Evangelist moneymakers are not the only ones benefiting from this war. Another exploiter is the US government. The mail-order missionaries are carrying out the established policy of the US government, that of both the Clinton administration and the new Bush administration. Scam fund-raising operates under the protection and with the blessing of the most powerful propaganda organization in the world, the U.S. State Department.
President Clinton established a standard of lying and cheating in order to destroy the government of Sudan. Ameri,ca's Christian groups know that they can safely lie to their supporters because their government is telling the same lies.
Sudan's state oil company has a number of foreign partners, including Petrochina, Talisman Energy of Canada, Petronas of Malaysia, and several European oil companies, including Sweden's Lundin Oil, Austria's OMV-Sudan, Italy's Agip, and France's Elf-Aquitaine and Total Fina.

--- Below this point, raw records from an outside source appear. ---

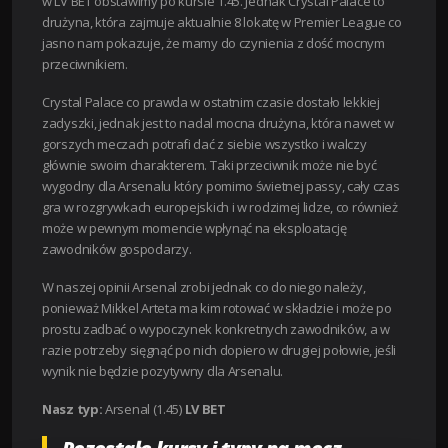
w LV BET obstawimy po kursie 1.45. Jednak Crystal Palace to
drużyna, która zajmuje aktualnie 8 lokatę w Premier League co
jasno nam pokazuje, że mamy do czynienia z dość mocnym
przeciwnikiem.
Crystal Palace co prawda w ostatnim czasie dostało lekkiej
zadyszki, jednak jest to nadal mocna drużyna, która nawet w
gorszych meczach potrafi dać z siebie wszystko i walczy
głównie swoim charakterem. Taki przeciwnik może nie być
wygodny dla Arsenalu który pomimo świetnej passy, cały czas
gra w rozgrywkach europejskich i w rodzimej lidze, co również
może w pewnym momencie wpłynąć na eksploatację
zawodników gospodarzy.
W naszej opinii Arsenal zrobi jednak co do niego należy,
ponieważ Mikkel Arteta ma kim rotować w składzie i może po
prostu zadbać o wypoczynek konkretnych zawodników, a w
razie potrzeby sięgnąć po nich dopiero w drugiej połowie, jeśli
wynik nie będzie pozytywny dla Arsenalu.
Nasz typ:
Arsenal (1.45)
LV BET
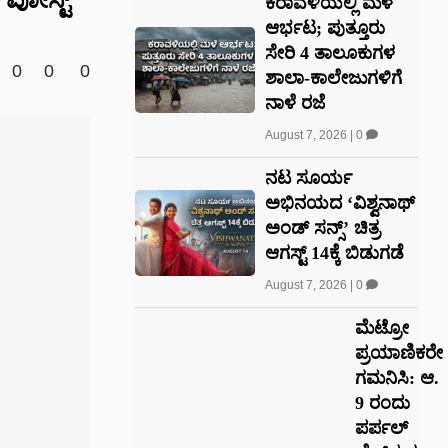
ಕರಾವಳಿಯಲ್ಲಿ ಮಳೆ
ಆರ್ಭಟ; ಪುತ್ತೂರು
ಸೇರಿ 4 ತಾಲೂಕುಗಳ
0
0
0
ಶಾಲಾ-ಕಾಲೇಜುಗಳಿಗೆ
ನಾಳೆ ರಜೆ
August 7, 2026
|
0
ನಟ ಸೂರ್ಯ
ಅಭಿನಯದ ‘ವಿಶ್ವನಾಥ್
ಅಂಡ್ ಸನ್ಸ್’ ಚಿತ್ರ
ಆಗಸ್ಟ್ 14ಕ್ಕೆ ಬಿಡುಗಡೆ
August 7, 2026
|
0
ಮೆಟ್ರೋ
ಪ್ರಯಾಣಿಕರೇ
ಗಮನಿಸಿ: ಆ.
9 ರಂದು
ಪರ್ಪಲ್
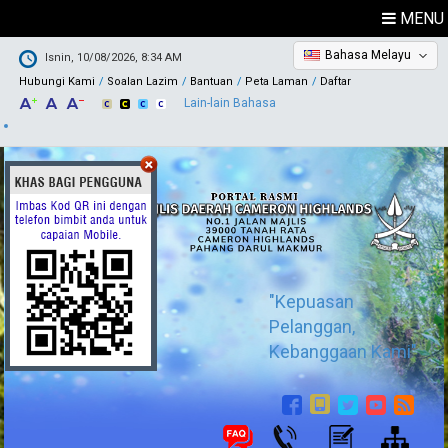
MENU
Bahasa Melayu
Isnin, 10/08/2026, 8:34 AM
Hubungi Kami
Soalan Lazim
Bantuan
Peta Laman
Daftar
Lain-lain Bahasa
"Kepuasan
Pelanggan,
Kebanggaan Kami"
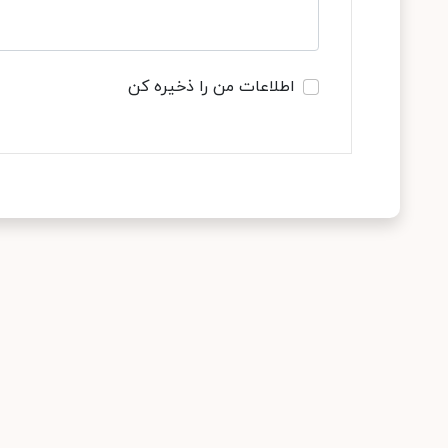
اطلاعات من را ذخیره کن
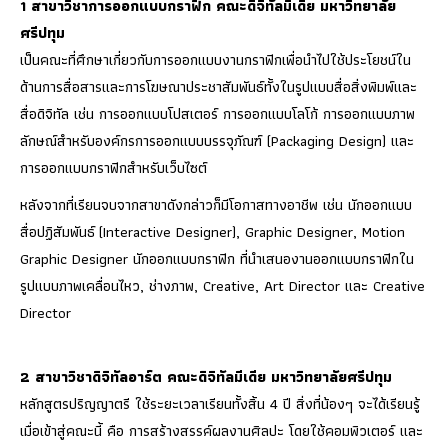
1 สาขาวิชาการออกแบบกราฟิก คณะดิจิทัลมีเดีย มหาวิทยาลัย
ศรีปทุม
เป็นคณะที่ศึกษาเกี่ยวกับการออกแบบงานกราฟิกเพื่อนำไปใช้ประโยชน์ใน
ด้านการสื่อสารและการโฆษณาประชาสัมพันธ์ทั้งในรูปแบบสื่อสิ่งพิมพ์และ
สื่อดิจิทัล เช่น การออกแบบโปสเตอร์ การออกแบบโลโก้ การออกแบบภาพ
ลักษณ์สำหรับองค์กรการออกแบบบรรจุภัณฑ์ (Packaging Design) และ
การออกแบบกราฟิกสำหรับเว็บไซต์
หลังจากที่เรียนจบจากสาขาดังกล่าวก็มีโอกาสทางอาชีพ เช่น นักออกแบบ
สื่อปฏิสัมพันธ์ (Interactive Designer), Graphic Designer, Motion
Graphic Designer นักออกแบบกราฟิก ที่นำเสนองานออกแบบกราฟิกใน
รูปแบบภาพเคลื่อนไหว, ช่างภาพ, Creative, Art Director และ Creative
Director
2 สาขาวิชาดิจิทัลอาร์ต คณะดิจิทัลมีเดีย มหาวิทยาลัยศรีปทุม
หลักสูตรปริญญาตรี ใช้ระยะเวลาเรียนทั้งสิ้น 4 ปี สิ่งที่น้องๆ จะได้เรียนรู้
เมื่อเข้าสู่คณะนี้ คือ การสร้างสรรค์ผลงานศิลปะ โดยใช้คอมพิวเตอร์ และ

In America, the administration is being assailed by an increasingly angry lobby that includes African Americans who have been shocked into action by reports of alleged slavery and by the fundamentalist Christian groups, which support the south because it is partly Christian. The administration is also under pressure from American oil companies, several of which would like to join their rivals in exploiting Sudan’s new riches. In 1995, America imposed sanctions on Sudan, forbidding investment. However, the companies are reluctant to risk association with Sudan until it changes for the better, and they would like America to help bring about that change. George Bush, reacting to these various lobbies, has ordered a review of American policy.
Despite the shrill calls from his ideological partners, the Christian Right, Bush has decided to increase staff at Washington's embassy in Khartoum.
Analysts believe that only by engaging the current regime, headed by the National Islamic Front (NIF), can Washington hope to halt an ever-more destructive war, which has killed more than two million people over the past 18 years.
There is even talk of sending an ambassador. Several names have been mentioned for the post, including former UN ambassador Richard Holbrooke, former president Jimmy Carter, former Democratic Sen. Sam Nunn, and former Republican Rep. Tom Campbell.
The oil interest dominated government in Washington is playing a multifaceted game with Khartoum. The Rightist lobby is creating a public furor and top administration officials including Gen. Powell are deriding the Sudanese government. But at the same time, the administration is taking a cautious approach. The Christian lobby’s oil connection is completely transparent, because the same group has however had nothing to say about the position of Christians in Jerusalem and Bethlehem.
The approach seems to pressure Sudan into doing two things, first to offer the Christians terms that will help the U.S. to enjoy greater flexibility in that region, and second, to offer the American oil companies a piece of the oil pie. The use of force to oust the European oil interests from Sudan may not play well in Europe, especially with the NATO partners. Thus, Bush is hoping to see Khartoum bend to pressure amid the Christian war cries.
Abdul Haqq is a writer on international affairs and lives in the Washington, D.C. area.